Já sugeri no anterior que o lucino escritor deitava umas luzes ambíguas sobre os filósofos do seu tempo, em particular os cínicos, que mais que outros lhe despertaram atenção, não sei se a mais precisa compreensão. Este Demonax, nascido de boas famílias de Chipre, teria tido como mestres um tal Agatóbolo, um Demétrio e o célebre Epicteto. Veio a viver a maior parte da vida em Atenas, onde teria morrido, velho de quase 100 anos de idade. Certo dia, « alguém lhe perguntou quais eram os filósofos que ele preferia: - São todos admiráveis; mas, quanto a mim, reverencio Sócrates, admiro Diógenes e amo Aristipo. » Diógenes é o cão de Sinope, guardador deste Tonel; Aristipo, discípulo de Sócrates, foi o fundador da escola Cirenaica e, se bem me parece, não só foi prezado pelo suposto Demonax como o preferido do nosso Luciano: foi o primeiro, antes de Epicuro, a desenvolver uma física e uma teoria do conhecimento perfeitamente coerentes com uma ética do carpe diem. Por outro lado, aquele “são todos admiráveis” é perfeitamente coerente com o ecletismo patente neste modelar Demonax, em que o pedagogo Luciano condensa o melhor daqueles venerandos gregos para os seus alunos romanos “bem nascidos e encaminhados”. Ou talvez antes para nós, amigo leitor. O facto é que nenhuma outra fonte coetânea conhecida, grega ou latina, menciona tal personagem, de tamanha grandeza e longevidade - «que os Atenienses, a Grécia inteira, tinham em tanta consideração que os magistrados se levantavam à sua passagem e toda a gente se calava em respeito, suspensos da sua palavra». Enfim, ficou a fama, que já hoje chegou à Lua, como o leitor pode ver olhando para cima. E facto é também que este hetrónimo Demonax, urbano, cordato, de falas mansas, “que não usou a ironia de Sócrates”, pouco tem de cão indómito e indomesticado. Mas não perde ocasião de, em lances tão ao gosto do ortónimo Luciano, se encontrar e desmascarar uns cínicos que, sob capa de filósofos, não passariam de vagabundos impostores e aventureiros. Seria o caso de um chamado Peregrino. No único parágrafo que se lhe refere, lê-se tão só isto:
« Peregrino, chamado Proteu, sentia-se de ele [Demonax] levar as coisas muito à ligeira e de fazer dos mortais assunto de riso: - Demonax – dizia ele – tu não tens caninos de cão. – E tu, Peregrino, não tens tripas de homem. »

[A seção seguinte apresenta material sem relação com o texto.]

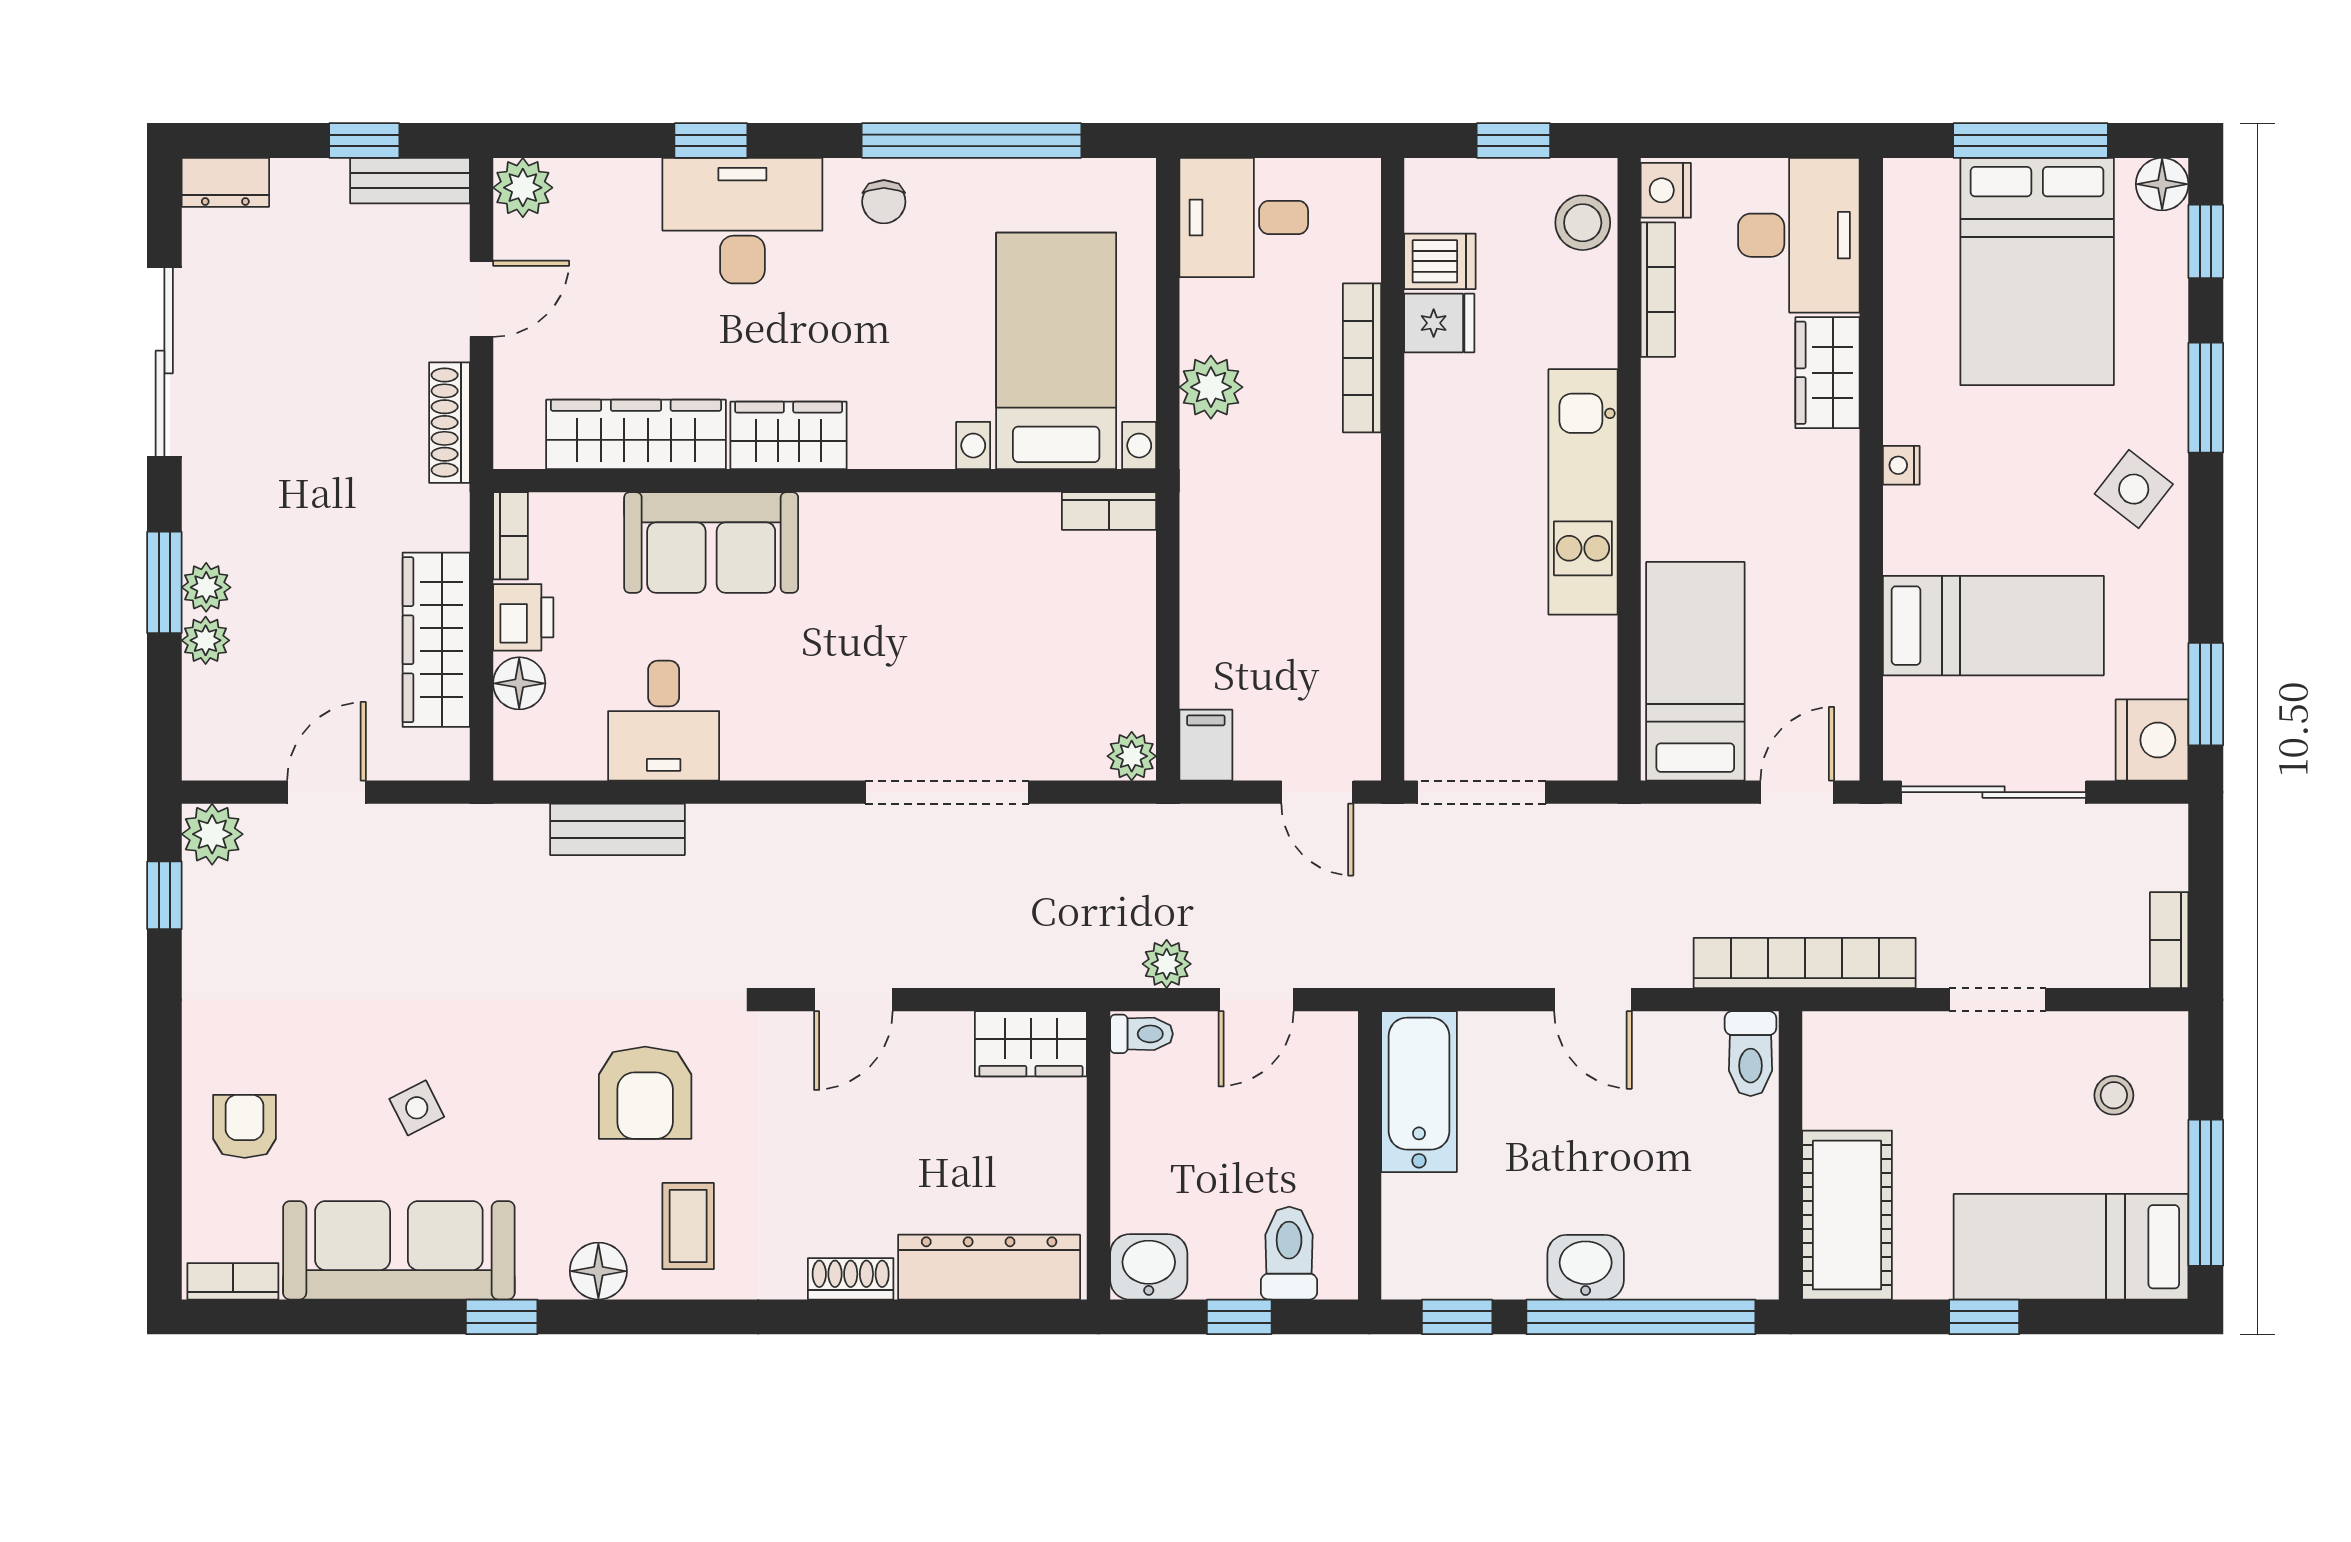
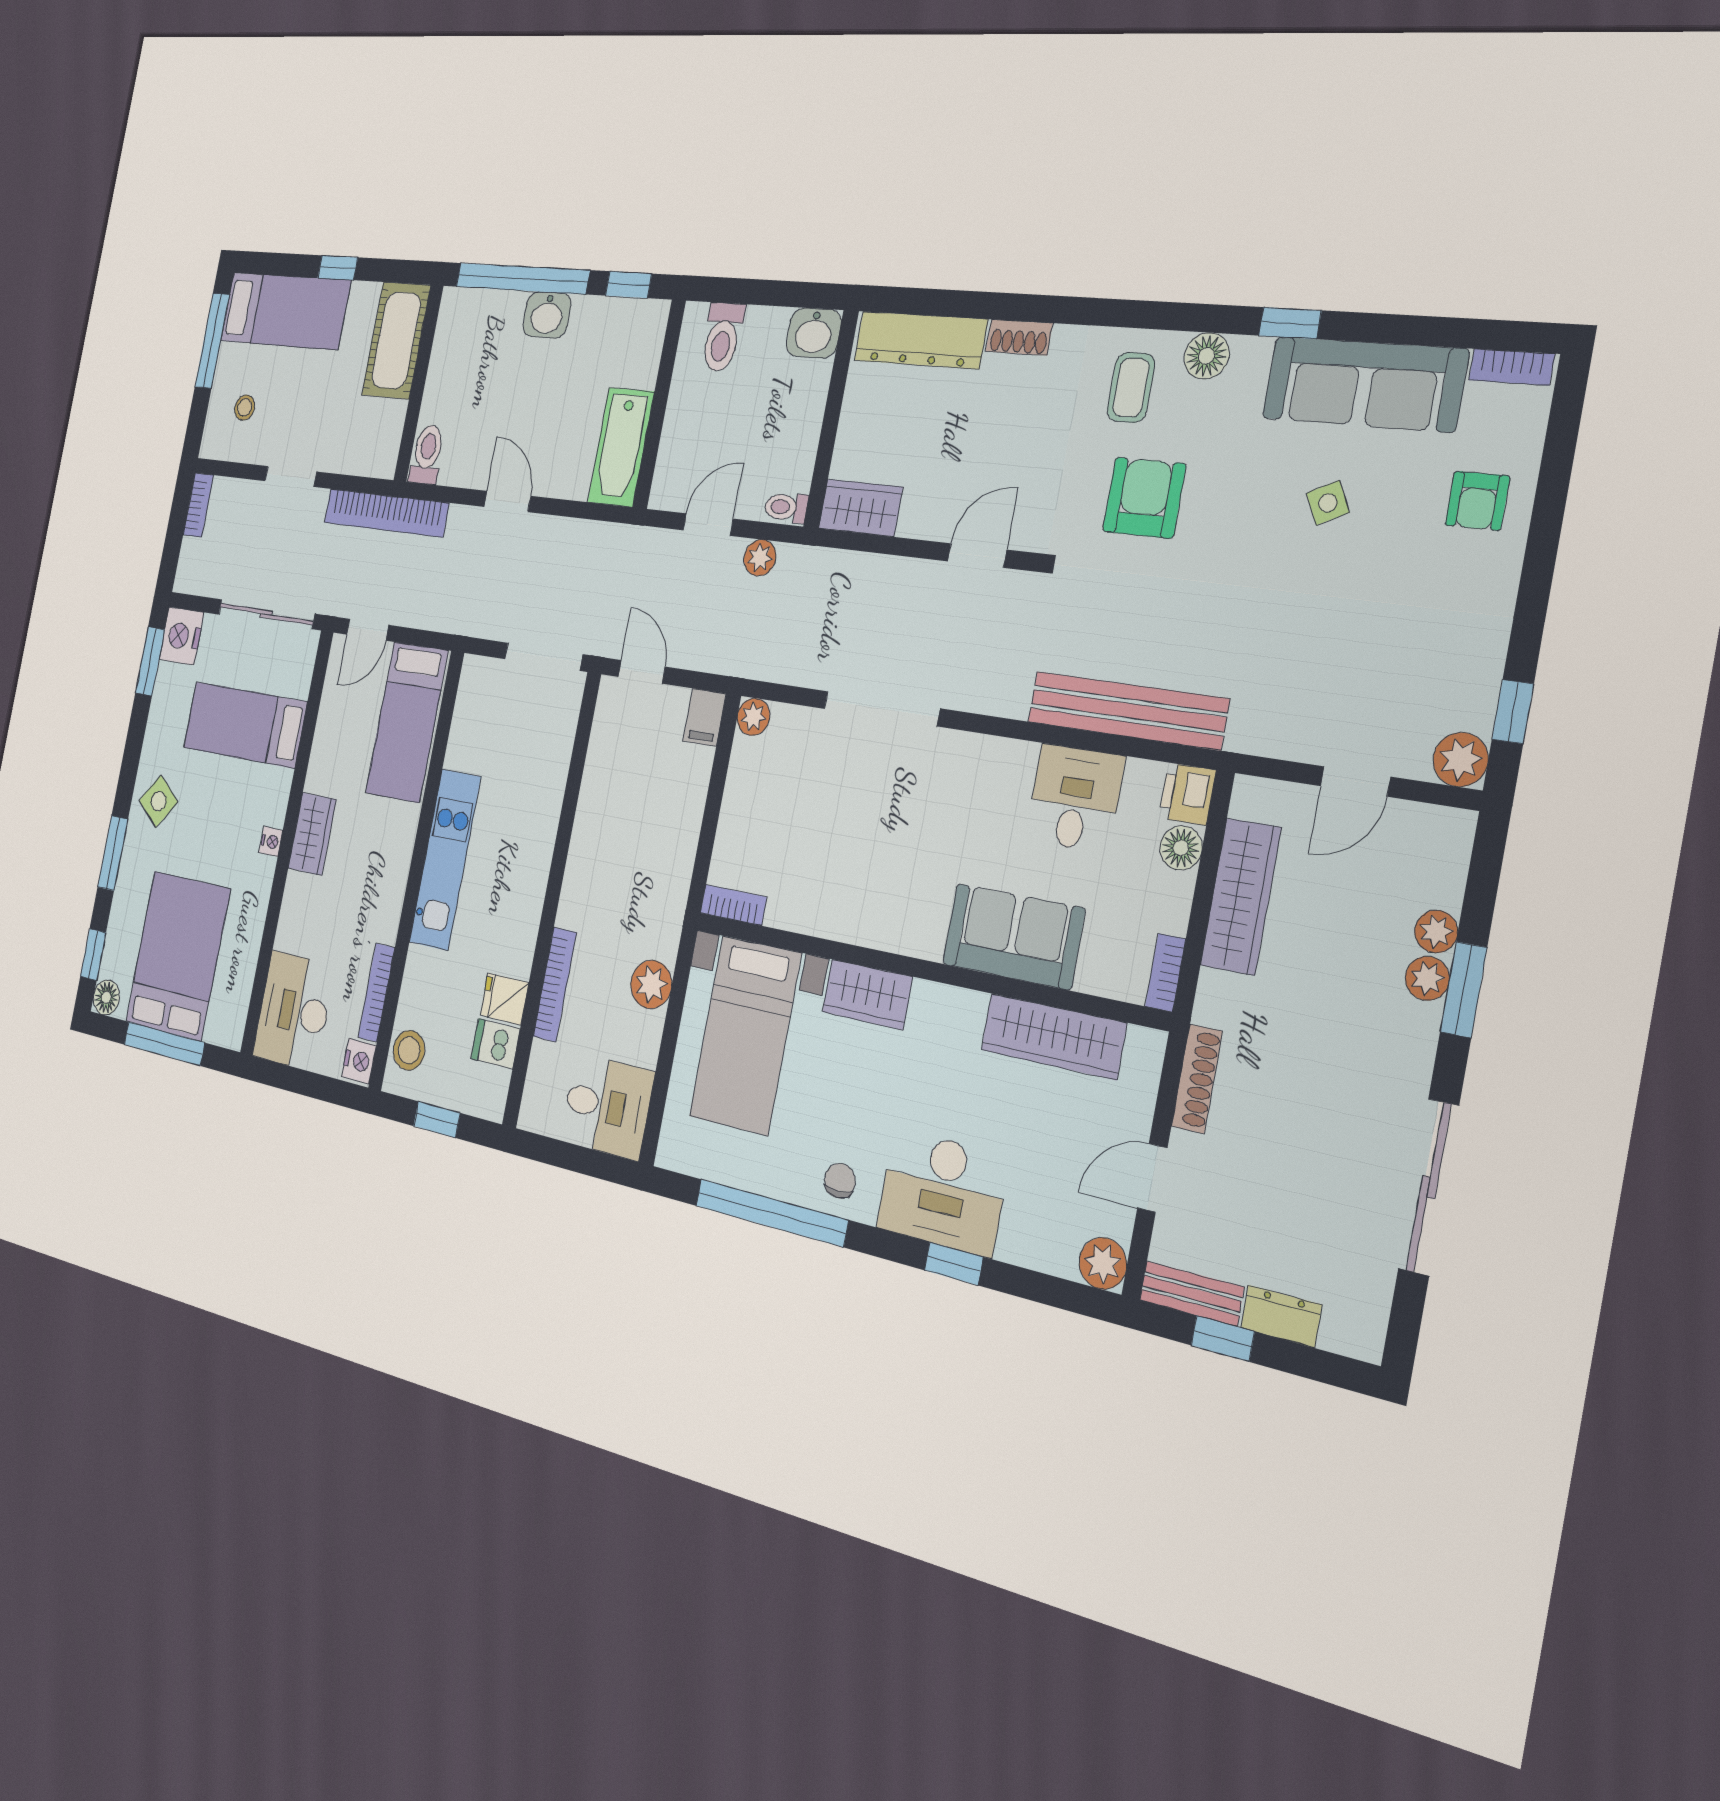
dresser: (225, 182) -> (1281, 1316), moved
wardrobe: (1828, 373) -> (312, 834), moved
wardrobe: (789, 435) -> (867, 994), moved
printer: (523, 617) -> (1187, 794), moved
bench: (617, 829) -> (1127, 710), width x1.86, depth x1.21
window: (1239, 1317) -> (762, 292), removed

É um trecho digno de reparo. Parece-me que o Peregrino acusa é o próprio Licínio-Luciano, no mesmo passo em que nos deixa transparente uma diferença, digamos temperamental, entre os sequazes de Aristófanes (que é quem se ri, por trás de Demócrito), e um Antístenes ou um Diógenes que (tal como Sócrates) picam como tremelgas ou mordem como cães, mas não ficaram na memória como hienas. A não-resposta de Demonax, colorindo manchas estóicas no pelame do cínico, interpreto-a assim: - “ Tu, que te pretendes a divina impassibilidade da natureza a respeito do homem, é natural que não saibas nem aprecies rir. Terás pois um tratamento especial.”
O tratamento que o risonho Luciano, que se ria de homens e deuses, veio a dar ao estranho Peregrino (este, sim, terá sido uma pessoa histórica), ficou reservado para uma obra que especialmente lhe dedicou, conhecida pelo título latino De Morte Peregrini. De que trataremos.